Texas Students Sue After School District Bans Long Hair For Boys

The seven boys believe the policy is based on gender stereotypes and violates their constitutional rights

A school district in Texas that banned boys from wearing their hair long has been sued by students.

Magnolia Independent School District, which serves some 13,000 students about 40 miles northwest of Houston, requires boys to have short hair.

The American Civil Liberties Union of Texas filed a lawsuit on behalf of seven boys challenging the policy. They argued that the requirement is discriminatory and is based on gender stereotypes that violate the Constitution.

The students, aged 7 to 17, also say the punishments they received for not complying caused them “immense and irreparable harm.”

In one case, the court documents claim that “school officials in Texas forced a 9-year-old boy to serve an in-school suspension for a month, deprived him of recess and normal lunch breaks, and banished him from campus to an alternative school — all to pressure the fourth-grader into getting a haircut.”

The district’s handbook states that male students’ hair can be “no longer than the bottom of a dress shirt collar, bottom of the ear, and out of the eyes.”

Boys in the district can not tie long hair back in a bun or a ponytail. They are also not allowed to have beards, mustaches or long sideburns.

District officials are reviewing the lawsuit, according to the spokeswoman for the district, Denise Meyers. She said the district’s policies were comparable to those of other public schools in Texas.

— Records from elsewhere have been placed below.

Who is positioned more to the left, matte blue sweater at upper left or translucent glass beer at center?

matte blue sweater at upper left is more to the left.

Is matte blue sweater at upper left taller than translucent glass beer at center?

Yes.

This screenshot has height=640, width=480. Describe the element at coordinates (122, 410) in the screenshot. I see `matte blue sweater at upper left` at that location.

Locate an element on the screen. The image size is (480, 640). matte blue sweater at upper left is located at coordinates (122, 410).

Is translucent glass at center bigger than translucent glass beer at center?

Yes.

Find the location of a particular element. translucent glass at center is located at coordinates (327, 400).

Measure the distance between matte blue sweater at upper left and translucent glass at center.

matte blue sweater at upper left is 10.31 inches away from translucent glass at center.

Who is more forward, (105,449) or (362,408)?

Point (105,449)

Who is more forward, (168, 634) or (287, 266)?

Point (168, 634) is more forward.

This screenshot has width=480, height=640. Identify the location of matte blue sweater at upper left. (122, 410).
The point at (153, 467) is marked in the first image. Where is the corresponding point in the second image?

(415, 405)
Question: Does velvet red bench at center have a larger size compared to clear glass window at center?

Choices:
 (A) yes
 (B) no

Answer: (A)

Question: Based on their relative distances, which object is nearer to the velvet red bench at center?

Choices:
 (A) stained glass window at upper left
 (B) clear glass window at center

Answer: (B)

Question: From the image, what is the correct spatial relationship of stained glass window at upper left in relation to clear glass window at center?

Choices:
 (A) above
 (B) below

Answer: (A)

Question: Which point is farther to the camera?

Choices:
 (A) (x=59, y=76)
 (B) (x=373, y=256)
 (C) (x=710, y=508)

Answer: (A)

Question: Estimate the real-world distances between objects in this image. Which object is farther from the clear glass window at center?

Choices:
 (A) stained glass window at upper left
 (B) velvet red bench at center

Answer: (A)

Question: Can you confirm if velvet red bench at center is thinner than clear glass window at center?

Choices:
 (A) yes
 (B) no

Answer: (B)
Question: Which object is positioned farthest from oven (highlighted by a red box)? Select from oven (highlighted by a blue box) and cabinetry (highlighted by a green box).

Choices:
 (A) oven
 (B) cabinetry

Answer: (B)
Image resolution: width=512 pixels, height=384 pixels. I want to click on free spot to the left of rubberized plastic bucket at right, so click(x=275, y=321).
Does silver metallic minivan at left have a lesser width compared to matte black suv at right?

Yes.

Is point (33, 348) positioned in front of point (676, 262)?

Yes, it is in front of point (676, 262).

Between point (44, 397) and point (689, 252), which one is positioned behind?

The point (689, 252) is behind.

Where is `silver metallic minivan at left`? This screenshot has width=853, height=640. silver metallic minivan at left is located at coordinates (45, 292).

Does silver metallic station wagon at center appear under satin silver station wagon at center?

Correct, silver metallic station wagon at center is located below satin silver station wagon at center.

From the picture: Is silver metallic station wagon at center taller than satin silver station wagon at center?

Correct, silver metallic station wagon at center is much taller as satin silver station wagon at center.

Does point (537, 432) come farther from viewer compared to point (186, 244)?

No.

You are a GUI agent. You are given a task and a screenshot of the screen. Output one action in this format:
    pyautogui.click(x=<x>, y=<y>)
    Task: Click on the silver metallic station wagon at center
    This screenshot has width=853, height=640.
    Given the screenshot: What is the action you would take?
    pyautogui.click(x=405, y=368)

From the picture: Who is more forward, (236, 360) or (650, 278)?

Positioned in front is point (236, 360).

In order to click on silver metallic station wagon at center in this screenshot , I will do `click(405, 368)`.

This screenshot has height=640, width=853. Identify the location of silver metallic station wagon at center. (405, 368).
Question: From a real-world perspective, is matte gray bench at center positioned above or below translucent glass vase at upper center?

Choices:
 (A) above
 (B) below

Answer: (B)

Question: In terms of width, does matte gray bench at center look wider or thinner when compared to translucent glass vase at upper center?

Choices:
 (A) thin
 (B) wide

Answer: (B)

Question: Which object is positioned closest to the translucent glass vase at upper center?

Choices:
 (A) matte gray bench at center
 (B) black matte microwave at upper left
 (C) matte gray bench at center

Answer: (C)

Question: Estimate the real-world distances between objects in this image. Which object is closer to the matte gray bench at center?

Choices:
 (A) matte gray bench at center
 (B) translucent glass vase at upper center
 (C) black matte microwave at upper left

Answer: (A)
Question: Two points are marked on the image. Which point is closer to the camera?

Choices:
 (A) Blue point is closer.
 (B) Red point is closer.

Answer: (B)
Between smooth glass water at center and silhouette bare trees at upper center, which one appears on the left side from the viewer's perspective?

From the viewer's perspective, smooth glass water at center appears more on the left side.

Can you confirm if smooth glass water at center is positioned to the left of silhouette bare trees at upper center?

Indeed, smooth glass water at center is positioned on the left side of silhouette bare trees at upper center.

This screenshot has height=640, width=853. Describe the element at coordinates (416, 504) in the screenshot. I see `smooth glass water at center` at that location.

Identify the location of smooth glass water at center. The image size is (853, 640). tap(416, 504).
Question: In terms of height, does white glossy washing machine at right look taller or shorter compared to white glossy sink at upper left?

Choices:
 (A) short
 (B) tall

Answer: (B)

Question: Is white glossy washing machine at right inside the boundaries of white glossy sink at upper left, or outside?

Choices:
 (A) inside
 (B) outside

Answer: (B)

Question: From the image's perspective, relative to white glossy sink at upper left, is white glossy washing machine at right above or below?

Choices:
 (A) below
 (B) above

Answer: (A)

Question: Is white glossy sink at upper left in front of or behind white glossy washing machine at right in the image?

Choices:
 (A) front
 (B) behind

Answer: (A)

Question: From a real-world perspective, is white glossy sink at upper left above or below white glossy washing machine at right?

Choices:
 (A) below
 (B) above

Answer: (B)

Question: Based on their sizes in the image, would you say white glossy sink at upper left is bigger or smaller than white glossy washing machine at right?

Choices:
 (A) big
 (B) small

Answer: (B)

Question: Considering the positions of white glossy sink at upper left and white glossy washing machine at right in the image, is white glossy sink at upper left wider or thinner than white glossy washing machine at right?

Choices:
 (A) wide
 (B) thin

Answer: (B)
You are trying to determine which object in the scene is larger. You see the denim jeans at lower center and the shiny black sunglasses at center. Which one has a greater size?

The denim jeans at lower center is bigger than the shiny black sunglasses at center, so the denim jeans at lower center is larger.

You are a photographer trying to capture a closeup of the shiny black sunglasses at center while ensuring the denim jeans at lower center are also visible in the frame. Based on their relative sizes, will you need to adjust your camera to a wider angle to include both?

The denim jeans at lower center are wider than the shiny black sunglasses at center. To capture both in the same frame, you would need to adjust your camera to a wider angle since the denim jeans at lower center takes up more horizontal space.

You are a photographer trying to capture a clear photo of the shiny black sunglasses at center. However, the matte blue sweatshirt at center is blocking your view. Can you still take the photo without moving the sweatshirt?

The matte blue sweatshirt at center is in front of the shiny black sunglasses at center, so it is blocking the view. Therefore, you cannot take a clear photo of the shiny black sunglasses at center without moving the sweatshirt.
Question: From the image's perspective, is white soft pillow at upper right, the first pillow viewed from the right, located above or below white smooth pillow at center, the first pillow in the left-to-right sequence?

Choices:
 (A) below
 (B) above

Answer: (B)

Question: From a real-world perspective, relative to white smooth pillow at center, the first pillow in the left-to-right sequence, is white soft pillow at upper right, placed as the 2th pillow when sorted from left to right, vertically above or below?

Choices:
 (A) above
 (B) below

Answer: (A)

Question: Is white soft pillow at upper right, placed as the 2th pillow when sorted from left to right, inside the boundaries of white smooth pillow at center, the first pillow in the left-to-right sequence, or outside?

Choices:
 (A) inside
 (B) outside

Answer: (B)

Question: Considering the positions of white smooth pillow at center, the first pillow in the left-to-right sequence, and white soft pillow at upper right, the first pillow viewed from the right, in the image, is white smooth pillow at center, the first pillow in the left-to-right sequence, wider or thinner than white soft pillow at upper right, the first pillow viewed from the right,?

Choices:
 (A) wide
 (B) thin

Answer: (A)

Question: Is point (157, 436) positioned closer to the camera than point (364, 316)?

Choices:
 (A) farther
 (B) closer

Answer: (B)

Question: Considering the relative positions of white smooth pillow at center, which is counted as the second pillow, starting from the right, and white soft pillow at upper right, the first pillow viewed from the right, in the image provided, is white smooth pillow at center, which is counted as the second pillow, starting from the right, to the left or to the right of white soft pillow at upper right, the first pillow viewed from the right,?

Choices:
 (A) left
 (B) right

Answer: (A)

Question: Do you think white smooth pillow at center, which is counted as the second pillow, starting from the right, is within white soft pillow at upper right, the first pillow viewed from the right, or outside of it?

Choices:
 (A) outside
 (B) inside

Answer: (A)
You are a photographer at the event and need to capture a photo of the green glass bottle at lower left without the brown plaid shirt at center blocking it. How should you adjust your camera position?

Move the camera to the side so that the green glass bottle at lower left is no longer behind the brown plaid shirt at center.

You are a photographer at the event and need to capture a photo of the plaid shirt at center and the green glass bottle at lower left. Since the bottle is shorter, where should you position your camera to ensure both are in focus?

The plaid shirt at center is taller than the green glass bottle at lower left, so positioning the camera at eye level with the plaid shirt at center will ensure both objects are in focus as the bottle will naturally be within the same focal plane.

“Like hundreds of public school districts in Texas and across the country, MISD’s rules for dress and grooming distinguish between male and female dress and grooming standards,” Meyers said in a statement. “This system of differentiated dress and grooming standards have been affirmed by courts and does not inhibit equal access to educational opportunities under Title IX.”

She added that MISD grants exemptions or accommodations in the cases of religious practices or gender identity.

One of the students involved in the lawsuit, Daniel Hoosier, spoke out against the policy at a school board meeting. He said he caved and cut his hair after being given an in-school suspension.

“It feels dehumanizing to have school, a government entity, force me to cut my hair and meet their expectations of appearances,” he told a local Houston news outlet.

The ACLU’s lawsuit argues that the policy violates the boys’ constitutional rights and Title IX, which prohibits sex-based discrimination in schools. 

In the suit filed in U.S. District Court for the Southern District of Texas, the legal organization says the students “have been denied classroom instruction, barred from extracurricular activities, and forced to be suspended and separated from their peers for well over a month” because they would not cut their hair.

Brian Klosterboer, an ACLU staff attorney, told NBC News that Magnolia School District appears to be taking discipline to a level that’s detrimental to the students’ learning. The students, he added, are not academically troubled or otherwise considered problem students.

The plaintiffs, who are identified by their initials, are seeking an injunction to halt the policy’s enforcement.